When I send “HiHello”, the Arduino receives it:

ECHO in Arduino

And Python receives the augmented response:

ECHO in Jupyter


Task 2: SEND_THREE_FLOATS

Added a command to receive three floats. Sent from Python:

Send three floats from Jupyter

Arduino receives and prints them:

Three floats in Arduino


Task 3: GET_TIME_MILLIS

This command returns the current time in milliseconds:

case GET_TIME_MILLIS:
    tx_estring_value.clear();
    tx_estring_value.append("T:");
    tx_estring_value.append(millis());
    tx_characteristic_string.writeValue(tx_estring_value.c_str());
    break;

Arduino sends the timestamp:

GET_TIME_MILLIS in Arduino

Python receives it:

GET_TIME_MILLIS in Jupyter


Task 4: Notification Handler

I set up a callback in Python to receive data asynchronously. The handler parses the incoming message to extract the timestamp and temperature:

import numpy as np

times = np.array([])
temps = np.array([])

def handle_time(uuid, message):
    global times, temps

    message_str = message.decode()
    arr = message_str.split("|")
    time_str, temp_str = arr[0], arr[1]
    time = float(time_str.split(":")[1])
    temp = float(temp_str)

    times = np.append(times, time)
    temps = np.append(temps, temp)

ble.start_notify(ble.uuid["RX_STRING"], handle_time)

This collects data whenever the Artemis sends a notification.

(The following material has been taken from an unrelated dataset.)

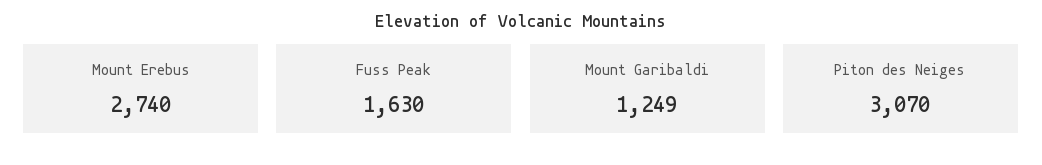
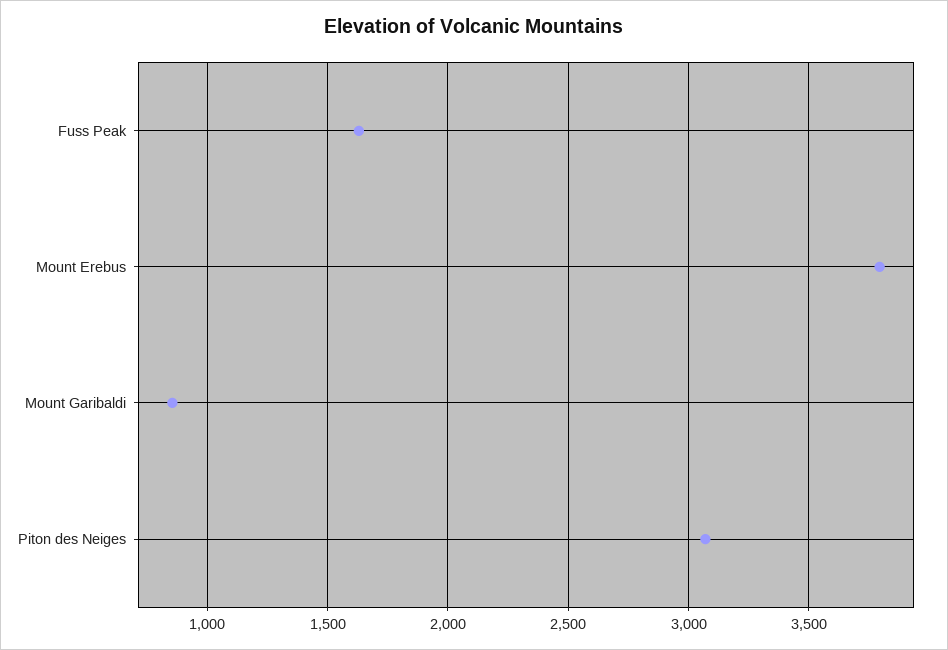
Mount Erebus: 2740 -> 3800
Mount Garibaldi: 1249 -> 850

Task 5: Data Transfer Rate

I sent 100 GET_TIME_MILLIS commands and measured the time between messages. Using the slow method (send immediately):

Slow method results

  • Mean: 62 ms between messages
  • Rate: about 16 messages/second

This is slow because each message requires a full BLE round-trip.


Task 6: Store Time Data

Instead of sending each timestamp immediately, I used a circular buffer to store samples and send them later. This avoids BLE overhead during data collection.

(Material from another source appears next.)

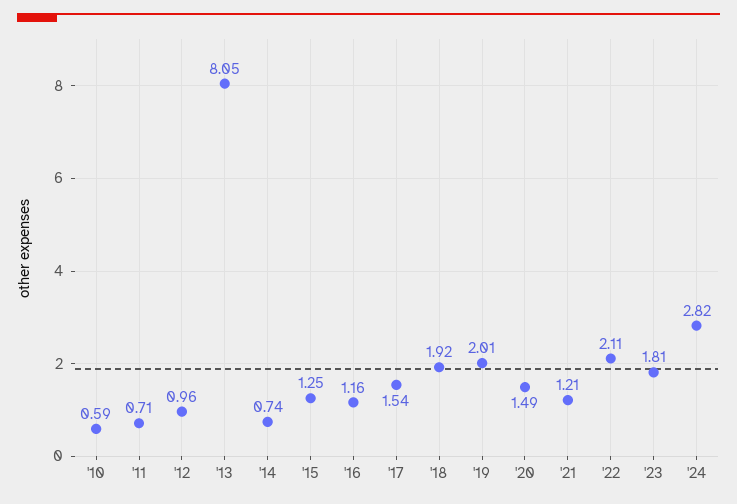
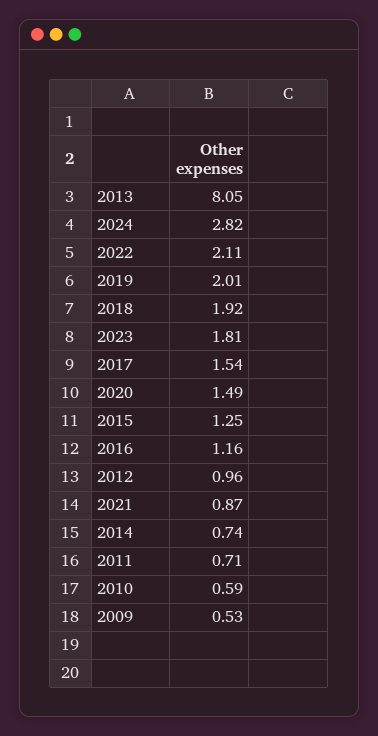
'21: 1.21 -> 0.87
2009: none -> 0.53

#define CIRCULAR_ARR_SIZE (256)
#define CIRCULAR_ARR_MASK (0xff)

int arr_ptr = 0;
int arr_tail = 0;
int time_millis_arr[CIRCULAR_ARR_SIZE];
float temp_arr[CIRCULAR_ARR_SIZE];

void push_time(int time, float temp) {
    time_millis_arr[arr_ptr] = time;
    temp_arr[arr_ptr] = temp;
    arr_ptr = (arr_ptr + 1) & CIRCULAR_ARR_MASK;
    if (arr_ptr == arr_tail) {
        arr_tail = (arr_tail + 1) & CIRCULAR_ARR_MASK;  // overwrite oldest
    }
}

bool get_time(int &time, float &temp) {
    if (arr_tail == arr_ptr) return false;  // empty
    time = time_millis_arr[arr_tail];
    temp = temp_arr[arr_tail];
    arr_tail = (arr_tail + 1) & CIRCULAR_ARR_MASK;
    return true;
}

The STORE_TIME_MILLIS command takes a count parameter and stores n samples:

case STORE_TIME_MILLIS:
    int count;
    robot_cmd.get_next_value(count);
    for (int i = 0; i < count; i++) {
        push_time(millis(), getTempDegF());
    }
    break;

Task 7: Temperature with Timestamps

The SEND_TIME_MILLIS command reads from the circular buffer and sends all stored data:

case SEND_TIME_MILLIS:
    int time_millis;
    float temp;
    while (get_time(time_millis, temp)) {
        tx_estring_value.clear();
        tx_estring_value.append("T:");
        tx_estring_value.append(time_millis);
        tx_estring_value.append("|");
        tx_estring_value.append(temp);
        tx_characteristic_string.writeValue(tx_estring_value.c_str());
    }
    break;

From Python, I can store 100 samples and then retrieve them all:

ble.send_command(CMD.STORE_TIME_MILLIS, "100")
ble.send_command(CMD.SEND_TIME_MILLIS, "")

Results with the fast method:

Fast method results

  • Mean time between samples: 0.38 ms
  • About 2600 samples/second

Discussion

Sending each reading immediately works well for real-time monitoring but is slow at around 16 Hz. Storing samples first and sending them later gives much faster data capture at around 2600 Hz, but you don’t see the data until after collection and you’re limited by memory.

The Artemis has 384 kB of RAM. Each sample uses 8 bytes (4 for time, 4 for temp), so you can fit about 48,000 samples. At 0.38 ms per sample, that’s roughly 18 seconds of continuous data.


Conclusion

I got the Artemis board working with BLE and can now send commands and receive data wirelessly. The main tradeoff is between real-time data (slow) and batch recording (fast but delayed).